To answer this question sensibly  for  flash arrays, unfortunately you have to ask more questions. You need to know;

  • What size are these IOs on average? On flash a single 16k write takes as much backend work as four 4k writes.
  • Are the IOs random or sequential? Random operations work better on some systems than others.
  • How much capacity will these IOs be spread over? That is the active working set size, not just the total usable capacity required.
  • What is the read / write mix of the IOs? Flash can perform very differently for a 90% write workload compared to a 10% write workload.
  • How many hours a day does this rate of IOPS and bandwidth need to be sustained? Background operations can kick in after several hours of operation.
  • What protocol will be used to connect the server (s) to the storage? They have different limits and different latencies.
  • Is de-duplication planned to be switched on?

Arrays that have de-duplication turned on by default, also add complexity to the specification.

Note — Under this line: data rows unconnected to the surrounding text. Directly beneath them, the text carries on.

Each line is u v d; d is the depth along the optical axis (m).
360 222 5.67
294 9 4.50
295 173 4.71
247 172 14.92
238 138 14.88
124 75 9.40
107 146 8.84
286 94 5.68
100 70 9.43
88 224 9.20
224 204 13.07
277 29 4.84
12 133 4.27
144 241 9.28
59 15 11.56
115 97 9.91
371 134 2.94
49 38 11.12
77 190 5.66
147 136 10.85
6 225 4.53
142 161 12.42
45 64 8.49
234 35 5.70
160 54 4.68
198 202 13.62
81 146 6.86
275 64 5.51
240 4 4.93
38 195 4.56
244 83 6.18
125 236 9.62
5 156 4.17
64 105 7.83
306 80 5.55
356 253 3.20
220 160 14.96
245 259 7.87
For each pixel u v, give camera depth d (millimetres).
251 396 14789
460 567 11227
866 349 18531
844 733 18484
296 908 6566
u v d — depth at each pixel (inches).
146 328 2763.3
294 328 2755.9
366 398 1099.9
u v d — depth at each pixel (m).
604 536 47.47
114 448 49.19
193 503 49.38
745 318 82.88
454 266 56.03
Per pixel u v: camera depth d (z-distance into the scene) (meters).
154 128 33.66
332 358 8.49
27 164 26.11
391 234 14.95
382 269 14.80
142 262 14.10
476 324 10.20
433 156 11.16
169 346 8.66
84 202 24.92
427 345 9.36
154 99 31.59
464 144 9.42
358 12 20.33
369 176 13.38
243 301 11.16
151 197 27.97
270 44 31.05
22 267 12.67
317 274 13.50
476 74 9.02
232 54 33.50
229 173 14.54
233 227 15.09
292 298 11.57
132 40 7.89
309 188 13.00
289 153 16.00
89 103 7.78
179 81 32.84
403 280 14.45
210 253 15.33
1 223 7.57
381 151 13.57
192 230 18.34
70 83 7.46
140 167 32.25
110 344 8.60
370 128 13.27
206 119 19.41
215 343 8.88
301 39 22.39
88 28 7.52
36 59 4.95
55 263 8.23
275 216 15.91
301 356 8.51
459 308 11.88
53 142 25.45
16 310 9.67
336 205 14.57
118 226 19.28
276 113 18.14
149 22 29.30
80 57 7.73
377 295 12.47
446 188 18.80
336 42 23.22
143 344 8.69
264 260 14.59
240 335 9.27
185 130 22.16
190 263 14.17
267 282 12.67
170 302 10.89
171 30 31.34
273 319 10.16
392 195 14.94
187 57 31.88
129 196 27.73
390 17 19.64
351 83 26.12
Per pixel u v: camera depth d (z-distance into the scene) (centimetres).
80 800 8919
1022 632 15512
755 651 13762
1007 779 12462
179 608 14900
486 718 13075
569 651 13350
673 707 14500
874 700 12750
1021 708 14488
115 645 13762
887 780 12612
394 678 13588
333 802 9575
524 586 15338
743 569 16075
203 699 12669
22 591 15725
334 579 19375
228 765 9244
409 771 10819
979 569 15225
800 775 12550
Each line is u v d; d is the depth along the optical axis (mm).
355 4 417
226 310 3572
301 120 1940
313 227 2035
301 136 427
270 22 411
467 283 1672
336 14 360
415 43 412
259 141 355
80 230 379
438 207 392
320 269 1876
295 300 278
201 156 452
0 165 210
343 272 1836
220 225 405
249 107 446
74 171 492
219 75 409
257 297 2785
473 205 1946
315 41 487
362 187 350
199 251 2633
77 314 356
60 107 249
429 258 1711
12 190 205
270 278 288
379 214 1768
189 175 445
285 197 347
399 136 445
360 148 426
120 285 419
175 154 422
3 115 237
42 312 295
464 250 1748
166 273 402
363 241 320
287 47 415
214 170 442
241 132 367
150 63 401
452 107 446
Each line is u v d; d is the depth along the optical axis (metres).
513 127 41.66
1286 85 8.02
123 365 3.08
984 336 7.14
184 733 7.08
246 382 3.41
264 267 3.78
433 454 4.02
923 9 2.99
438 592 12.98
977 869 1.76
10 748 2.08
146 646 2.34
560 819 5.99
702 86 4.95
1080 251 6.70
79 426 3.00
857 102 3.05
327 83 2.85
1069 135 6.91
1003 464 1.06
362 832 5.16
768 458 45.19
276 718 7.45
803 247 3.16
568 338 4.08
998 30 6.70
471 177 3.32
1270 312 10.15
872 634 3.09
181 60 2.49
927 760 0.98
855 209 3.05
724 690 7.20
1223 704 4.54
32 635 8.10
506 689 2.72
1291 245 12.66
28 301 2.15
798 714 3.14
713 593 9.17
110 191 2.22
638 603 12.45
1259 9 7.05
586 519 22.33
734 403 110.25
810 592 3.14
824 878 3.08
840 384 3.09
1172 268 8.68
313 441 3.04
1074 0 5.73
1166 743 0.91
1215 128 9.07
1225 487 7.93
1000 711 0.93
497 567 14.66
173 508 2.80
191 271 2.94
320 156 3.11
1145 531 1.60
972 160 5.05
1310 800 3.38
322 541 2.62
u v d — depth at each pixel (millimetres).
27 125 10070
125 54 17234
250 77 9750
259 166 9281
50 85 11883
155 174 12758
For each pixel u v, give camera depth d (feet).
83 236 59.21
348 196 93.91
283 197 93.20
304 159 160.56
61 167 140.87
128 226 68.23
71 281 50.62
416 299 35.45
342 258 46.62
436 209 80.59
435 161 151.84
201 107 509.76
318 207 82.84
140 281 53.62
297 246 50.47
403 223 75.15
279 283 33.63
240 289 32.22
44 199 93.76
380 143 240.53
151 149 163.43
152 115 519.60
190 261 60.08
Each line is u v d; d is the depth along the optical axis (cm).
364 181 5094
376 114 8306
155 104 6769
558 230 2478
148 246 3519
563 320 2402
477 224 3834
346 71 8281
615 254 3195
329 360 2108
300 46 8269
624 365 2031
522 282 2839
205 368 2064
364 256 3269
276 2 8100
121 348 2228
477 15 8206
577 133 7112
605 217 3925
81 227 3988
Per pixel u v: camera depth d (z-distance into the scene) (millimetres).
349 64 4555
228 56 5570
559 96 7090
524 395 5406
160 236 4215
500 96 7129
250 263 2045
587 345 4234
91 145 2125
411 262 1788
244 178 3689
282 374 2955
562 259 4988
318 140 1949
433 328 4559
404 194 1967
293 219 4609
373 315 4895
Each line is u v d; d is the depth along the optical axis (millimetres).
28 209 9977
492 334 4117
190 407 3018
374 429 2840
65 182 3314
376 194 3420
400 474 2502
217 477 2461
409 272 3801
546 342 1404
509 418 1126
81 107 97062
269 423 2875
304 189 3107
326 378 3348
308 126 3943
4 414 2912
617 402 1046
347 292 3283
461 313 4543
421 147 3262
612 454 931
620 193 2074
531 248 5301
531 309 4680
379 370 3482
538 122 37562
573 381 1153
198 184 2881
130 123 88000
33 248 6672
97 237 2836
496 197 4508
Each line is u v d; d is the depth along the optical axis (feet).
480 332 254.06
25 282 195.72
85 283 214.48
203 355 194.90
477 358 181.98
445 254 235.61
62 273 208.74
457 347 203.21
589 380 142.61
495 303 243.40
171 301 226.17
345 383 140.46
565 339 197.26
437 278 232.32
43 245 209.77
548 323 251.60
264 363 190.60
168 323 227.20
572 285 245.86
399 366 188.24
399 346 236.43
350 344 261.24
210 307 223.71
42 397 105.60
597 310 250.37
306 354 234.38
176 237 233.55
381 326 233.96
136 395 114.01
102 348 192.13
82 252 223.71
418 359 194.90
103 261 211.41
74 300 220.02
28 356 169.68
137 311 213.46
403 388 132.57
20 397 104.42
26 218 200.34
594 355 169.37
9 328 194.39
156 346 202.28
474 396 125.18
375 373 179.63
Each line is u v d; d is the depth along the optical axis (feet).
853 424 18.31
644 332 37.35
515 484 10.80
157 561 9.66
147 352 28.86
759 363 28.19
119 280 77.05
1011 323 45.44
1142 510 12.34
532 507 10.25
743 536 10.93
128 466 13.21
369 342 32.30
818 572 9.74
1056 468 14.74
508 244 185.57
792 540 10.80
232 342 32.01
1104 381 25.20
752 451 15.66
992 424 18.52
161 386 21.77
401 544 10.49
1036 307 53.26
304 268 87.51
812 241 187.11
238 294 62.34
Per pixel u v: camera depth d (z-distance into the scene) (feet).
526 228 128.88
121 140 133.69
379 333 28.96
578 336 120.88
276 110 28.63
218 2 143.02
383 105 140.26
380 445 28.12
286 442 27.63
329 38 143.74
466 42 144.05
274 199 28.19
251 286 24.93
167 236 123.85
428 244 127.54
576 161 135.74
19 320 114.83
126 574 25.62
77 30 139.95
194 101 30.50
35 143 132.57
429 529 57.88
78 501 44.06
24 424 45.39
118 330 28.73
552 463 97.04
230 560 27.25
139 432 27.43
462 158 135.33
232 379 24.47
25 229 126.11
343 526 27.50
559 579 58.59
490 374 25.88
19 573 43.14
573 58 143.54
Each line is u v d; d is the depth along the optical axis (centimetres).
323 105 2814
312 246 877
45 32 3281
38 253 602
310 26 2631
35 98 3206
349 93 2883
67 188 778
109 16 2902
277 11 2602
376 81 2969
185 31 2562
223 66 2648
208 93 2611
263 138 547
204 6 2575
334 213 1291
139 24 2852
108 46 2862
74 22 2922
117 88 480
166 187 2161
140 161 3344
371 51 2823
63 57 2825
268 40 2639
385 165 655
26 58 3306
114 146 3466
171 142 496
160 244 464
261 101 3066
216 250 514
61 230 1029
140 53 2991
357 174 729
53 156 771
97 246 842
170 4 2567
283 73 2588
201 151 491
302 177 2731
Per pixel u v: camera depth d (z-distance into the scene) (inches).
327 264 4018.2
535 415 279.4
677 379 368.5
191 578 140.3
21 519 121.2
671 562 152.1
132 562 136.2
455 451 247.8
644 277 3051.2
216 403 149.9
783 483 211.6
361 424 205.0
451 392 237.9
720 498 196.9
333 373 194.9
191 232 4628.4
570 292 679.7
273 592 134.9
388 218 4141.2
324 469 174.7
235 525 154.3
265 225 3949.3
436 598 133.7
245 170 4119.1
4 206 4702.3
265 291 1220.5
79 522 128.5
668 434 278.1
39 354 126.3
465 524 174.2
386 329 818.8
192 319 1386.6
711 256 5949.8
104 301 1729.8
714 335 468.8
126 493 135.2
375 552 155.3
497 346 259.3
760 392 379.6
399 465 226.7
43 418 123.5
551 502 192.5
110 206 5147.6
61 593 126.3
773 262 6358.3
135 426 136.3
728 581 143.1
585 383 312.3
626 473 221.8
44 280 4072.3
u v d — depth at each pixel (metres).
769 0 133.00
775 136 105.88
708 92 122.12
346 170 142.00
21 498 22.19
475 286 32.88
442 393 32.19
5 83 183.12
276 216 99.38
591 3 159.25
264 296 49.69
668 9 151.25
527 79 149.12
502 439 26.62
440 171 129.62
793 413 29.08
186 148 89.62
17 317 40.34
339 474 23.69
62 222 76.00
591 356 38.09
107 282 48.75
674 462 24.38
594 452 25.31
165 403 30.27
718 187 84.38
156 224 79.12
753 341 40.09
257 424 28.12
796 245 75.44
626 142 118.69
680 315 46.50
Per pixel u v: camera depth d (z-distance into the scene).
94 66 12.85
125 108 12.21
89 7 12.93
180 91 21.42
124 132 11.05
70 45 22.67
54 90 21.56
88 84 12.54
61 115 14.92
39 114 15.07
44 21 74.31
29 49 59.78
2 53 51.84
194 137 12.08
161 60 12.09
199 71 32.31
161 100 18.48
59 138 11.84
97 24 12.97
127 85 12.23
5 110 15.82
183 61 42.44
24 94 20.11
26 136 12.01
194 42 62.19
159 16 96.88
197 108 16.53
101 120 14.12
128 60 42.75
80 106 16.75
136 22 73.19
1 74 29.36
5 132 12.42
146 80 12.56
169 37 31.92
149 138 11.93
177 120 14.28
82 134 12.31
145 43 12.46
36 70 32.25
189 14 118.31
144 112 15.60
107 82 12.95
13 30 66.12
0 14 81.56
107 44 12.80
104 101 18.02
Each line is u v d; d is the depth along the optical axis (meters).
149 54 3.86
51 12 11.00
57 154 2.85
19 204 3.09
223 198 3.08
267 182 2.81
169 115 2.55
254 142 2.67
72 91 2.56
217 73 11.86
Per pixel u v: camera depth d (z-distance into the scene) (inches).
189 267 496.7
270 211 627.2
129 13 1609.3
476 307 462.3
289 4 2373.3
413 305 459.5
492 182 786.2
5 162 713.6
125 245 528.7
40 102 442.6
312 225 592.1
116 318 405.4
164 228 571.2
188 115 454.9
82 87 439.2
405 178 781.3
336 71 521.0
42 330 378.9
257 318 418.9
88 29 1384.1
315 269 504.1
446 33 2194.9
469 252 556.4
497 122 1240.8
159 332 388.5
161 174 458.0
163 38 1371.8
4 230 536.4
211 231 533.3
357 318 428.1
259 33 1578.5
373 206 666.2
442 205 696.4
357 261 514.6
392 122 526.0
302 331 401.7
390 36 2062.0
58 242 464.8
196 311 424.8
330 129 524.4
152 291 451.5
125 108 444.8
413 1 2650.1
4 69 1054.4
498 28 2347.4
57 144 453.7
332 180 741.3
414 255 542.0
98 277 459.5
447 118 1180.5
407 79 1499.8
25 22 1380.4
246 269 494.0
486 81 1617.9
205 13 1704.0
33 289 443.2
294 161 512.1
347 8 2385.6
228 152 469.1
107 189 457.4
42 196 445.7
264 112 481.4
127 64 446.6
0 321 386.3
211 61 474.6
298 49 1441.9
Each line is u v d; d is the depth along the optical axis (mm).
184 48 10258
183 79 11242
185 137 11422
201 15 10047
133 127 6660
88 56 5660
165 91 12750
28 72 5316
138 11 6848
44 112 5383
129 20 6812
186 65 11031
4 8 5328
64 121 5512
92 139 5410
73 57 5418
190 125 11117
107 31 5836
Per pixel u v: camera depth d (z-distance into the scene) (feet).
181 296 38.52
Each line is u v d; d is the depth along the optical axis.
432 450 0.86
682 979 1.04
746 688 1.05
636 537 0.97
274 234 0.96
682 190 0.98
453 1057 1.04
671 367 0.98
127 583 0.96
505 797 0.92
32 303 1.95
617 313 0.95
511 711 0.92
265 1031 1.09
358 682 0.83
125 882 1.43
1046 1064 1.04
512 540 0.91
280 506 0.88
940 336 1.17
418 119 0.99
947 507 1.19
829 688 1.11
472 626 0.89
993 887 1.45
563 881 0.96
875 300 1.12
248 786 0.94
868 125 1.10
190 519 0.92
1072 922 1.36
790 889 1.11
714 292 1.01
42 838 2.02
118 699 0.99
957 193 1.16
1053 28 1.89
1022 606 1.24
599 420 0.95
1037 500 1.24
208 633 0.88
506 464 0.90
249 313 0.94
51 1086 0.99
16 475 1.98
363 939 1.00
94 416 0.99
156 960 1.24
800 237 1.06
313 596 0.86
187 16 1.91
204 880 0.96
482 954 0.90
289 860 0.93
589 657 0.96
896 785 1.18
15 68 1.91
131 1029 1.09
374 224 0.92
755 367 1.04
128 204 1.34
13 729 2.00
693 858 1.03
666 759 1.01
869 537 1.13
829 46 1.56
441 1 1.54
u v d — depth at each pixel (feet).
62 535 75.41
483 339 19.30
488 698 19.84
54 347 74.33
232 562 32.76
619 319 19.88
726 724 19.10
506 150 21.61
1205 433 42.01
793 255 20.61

If you are asking one of these vendors on IOPS levels at a certain latency level, you need to caveat that with:

How cryptographically unique is the working data set?

Why do you ask this? Because if a test harness constantly sends similar data content as read and write requests to an array, the data will be permanently embedded in DRAM cache, in fact no IO request will ever reach flash. This gives an artificially high IOPS and artificially low latency measurement, that will never be achieved with real data.

We are finding that customers ask a selection of vendors questions like, how many random 8k IOPS can I achieve at less than 0.5ms response time 50/50 read/write spread over 10TB of usable capacity? Often we find we are the only vendor able to provide accurate results to such requests.

So what is the best way to confirm a system is fit for your requirement?

Try and understand what your systems need. What performance are they currently driving and what are they capable of driving? At Violin we have some excellent tools for looking at SQL or Oracle stats and providing you a report about the benefit of using flash. Feel free to take advantage of them…

Be wary of IOMeter or FIO or VDbench type demonstrations, there are so many parameters, they can be adjusted to show nearly anything and are probably not relevant to you.

I would look for results of running your database or application with your dataset size or bigger for days or weeks on end. Some published results like VMMark or Oracle benchmarks are good for this.

Best still is to find a reference customer with a similar environment to yours. Ask that existing customer what happens to performance when a module breaks…….but that’s a subject for another blog entry.